# Required work
Your reply should repeat all records verbatim and contain no images.

Collected data:
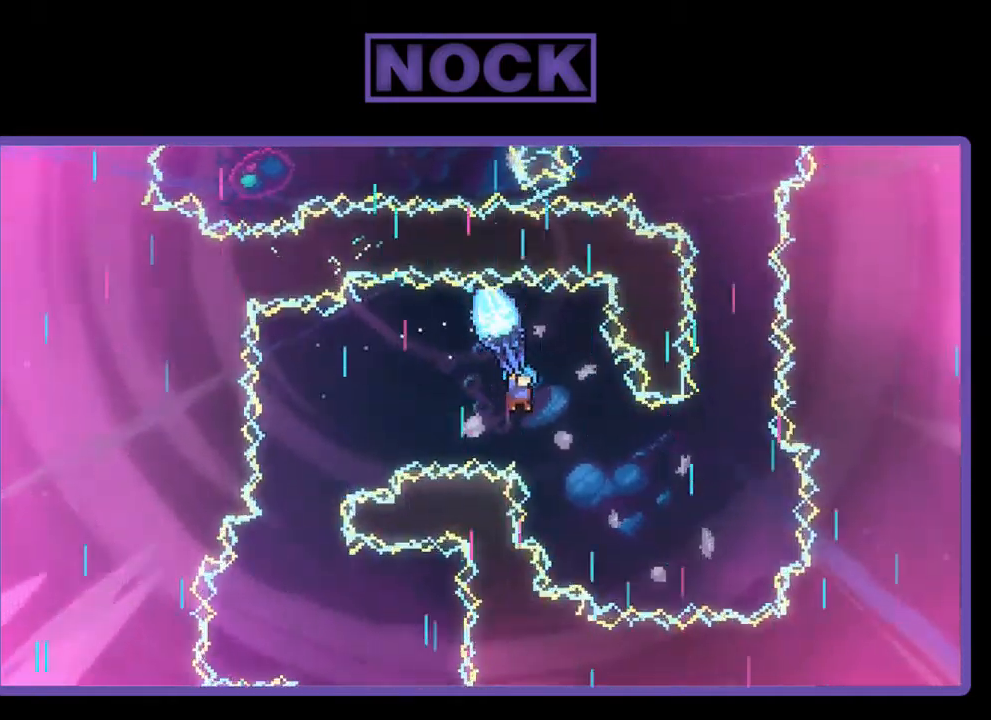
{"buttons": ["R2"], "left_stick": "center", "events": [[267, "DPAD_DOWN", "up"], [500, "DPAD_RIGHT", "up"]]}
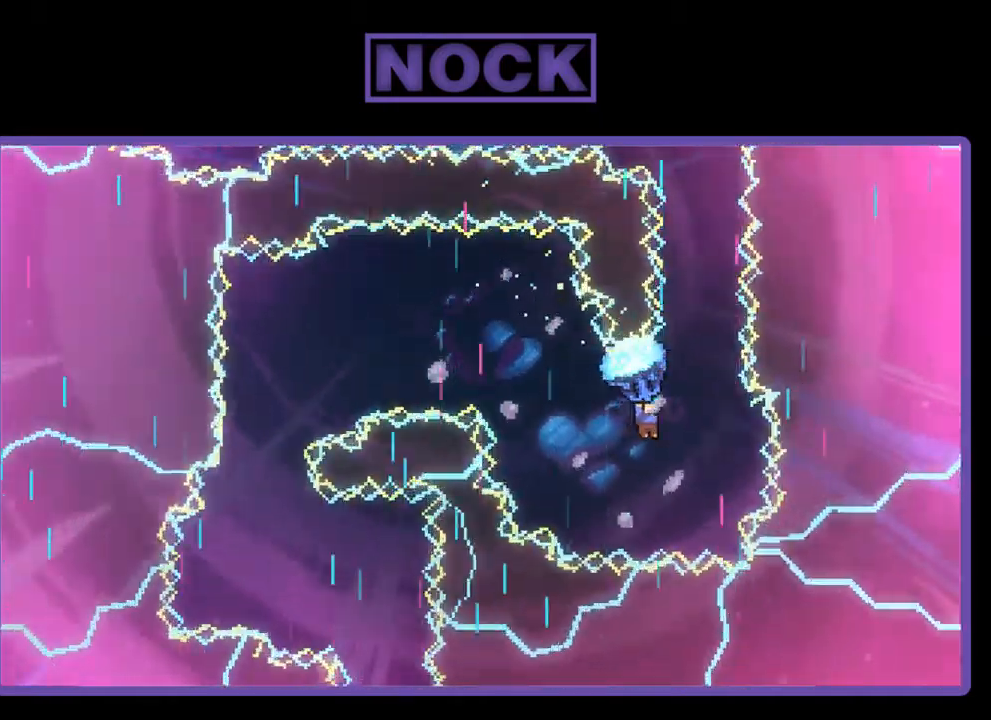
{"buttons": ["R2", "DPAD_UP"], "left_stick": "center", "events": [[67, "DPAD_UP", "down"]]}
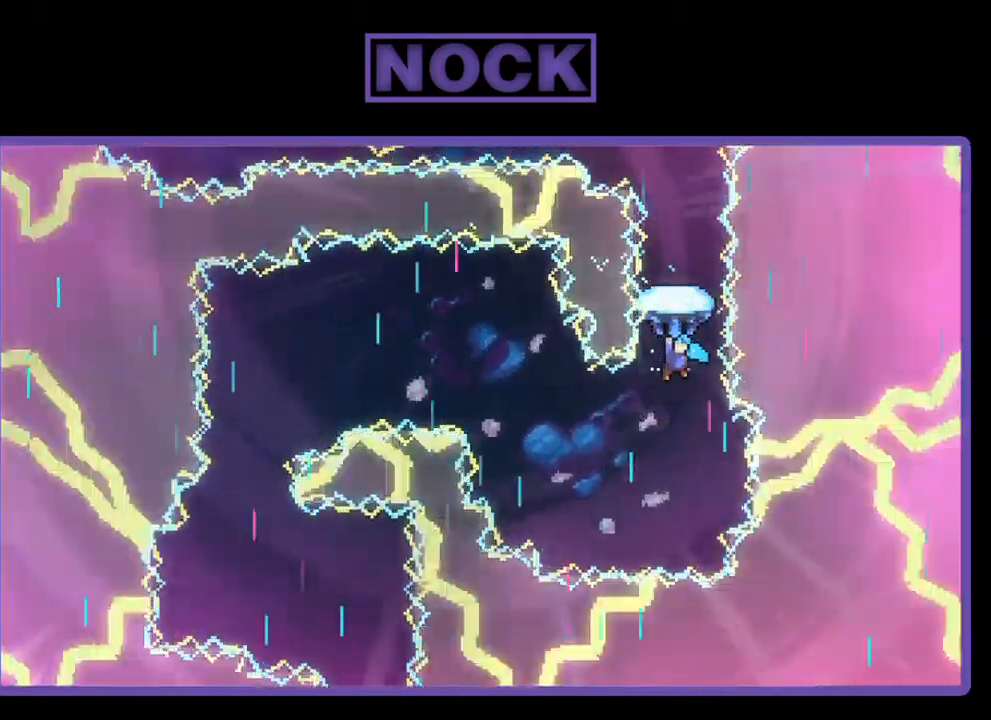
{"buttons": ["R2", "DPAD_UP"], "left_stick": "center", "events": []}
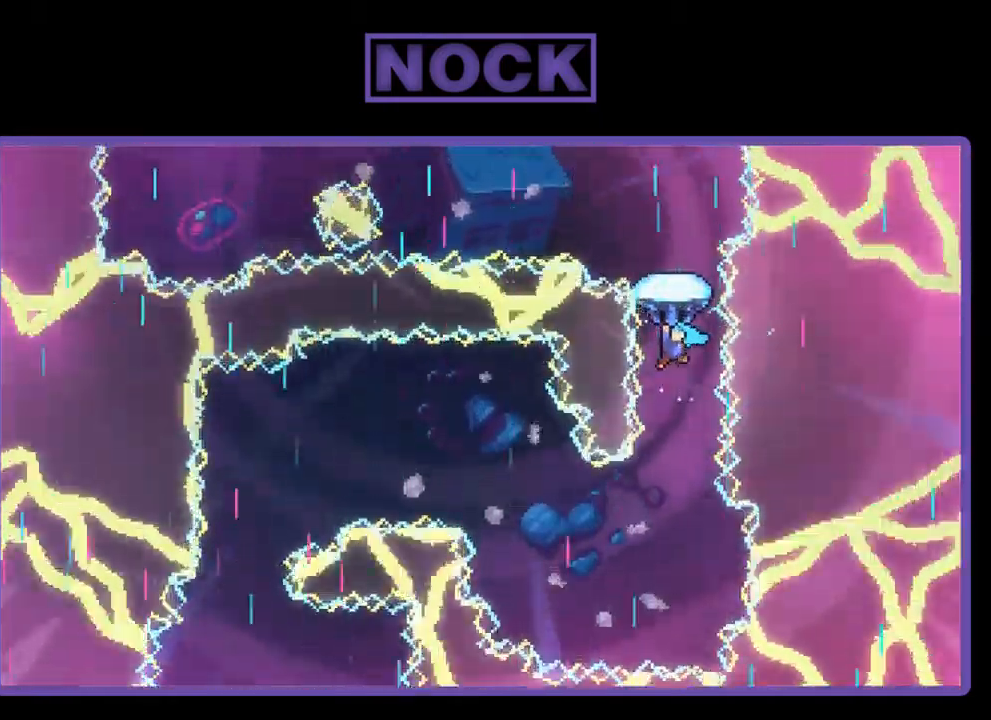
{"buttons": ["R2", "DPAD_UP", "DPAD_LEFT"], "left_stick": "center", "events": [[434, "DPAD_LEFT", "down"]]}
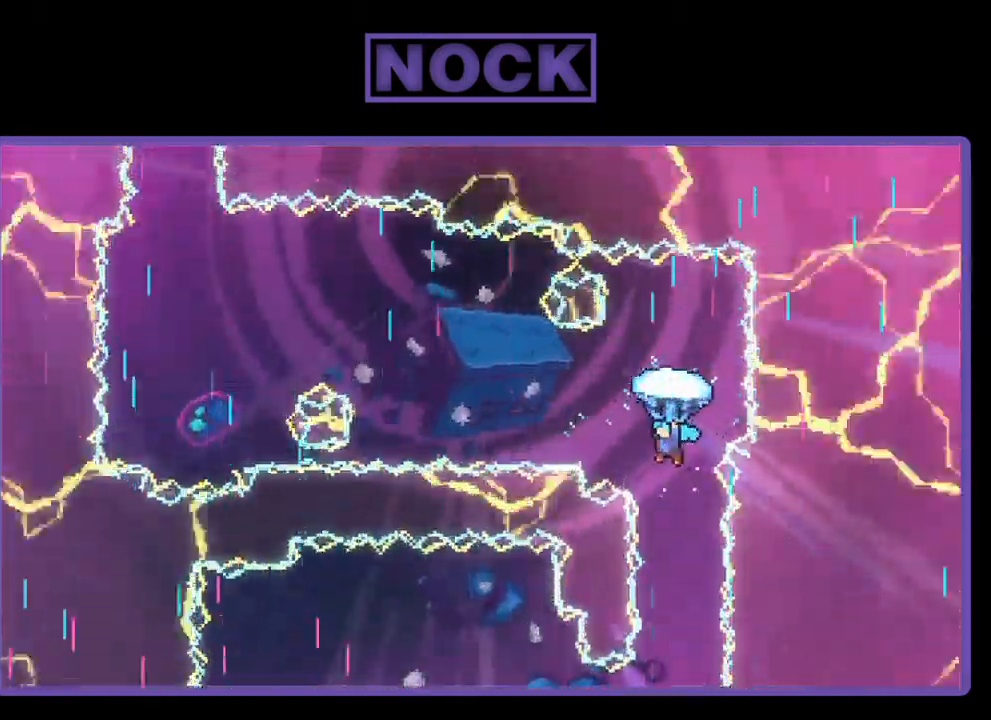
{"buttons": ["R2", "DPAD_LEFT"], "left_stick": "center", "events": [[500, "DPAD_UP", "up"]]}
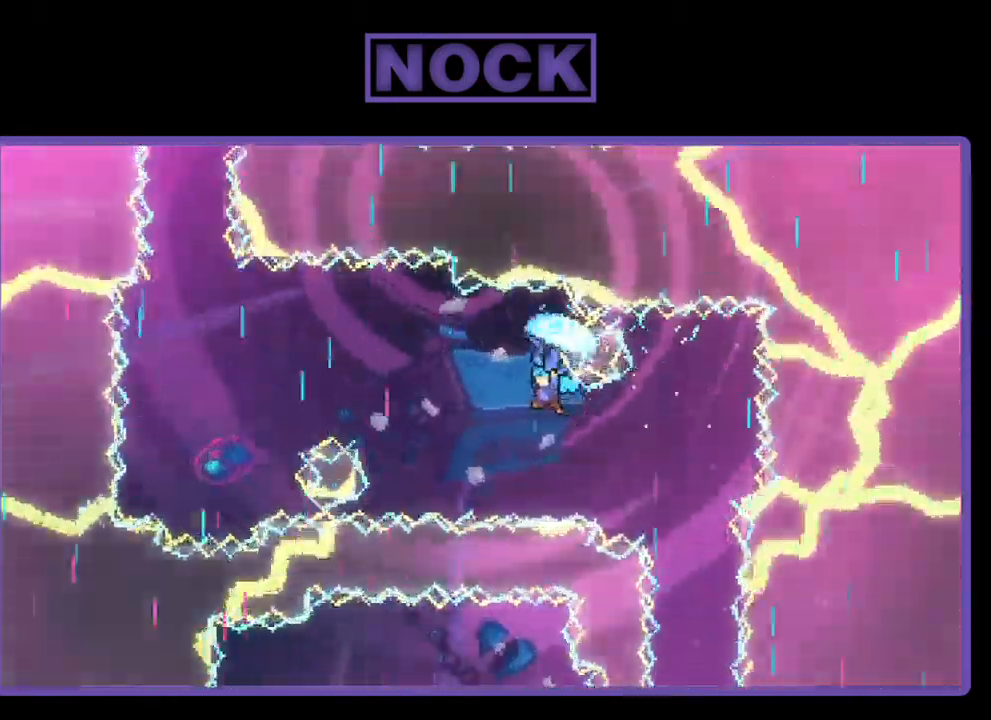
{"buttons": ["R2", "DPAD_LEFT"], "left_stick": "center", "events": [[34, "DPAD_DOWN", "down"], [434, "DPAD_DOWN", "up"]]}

# Your response
{"buttons": ["R2"], "left_stick": "center", "events": [[267, "DPAD_DOWN", "up"], [500, "DPAD_RIGHT", "up"]]}
{"buttons": ["R2", "DPAD_UP"], "left_stick": "center", "events": [[67, "DPAD_UP", "down"]]}
{"buttons": ["R2", "DPAD_UP"], "left_stick": "center", "events": []}
{"buttons": ["R2", "DPAD_UP", "DPAD_LEFT"], "left_stick": "center", "events": [[434, "DPAD_LEFT", "down"]]}
{"buttons": ["R2", "DPAD_LEFT"], "left_stick": "center", "events": [[500, "DPAD_UP", "up"]]}
{"buttons": ["R2", "DPAD_LEFT"], "left_stick": "center", "events": [[34, "DPAD_DOWN", "down"], [434, "DPAD_DOWN", "up"]]}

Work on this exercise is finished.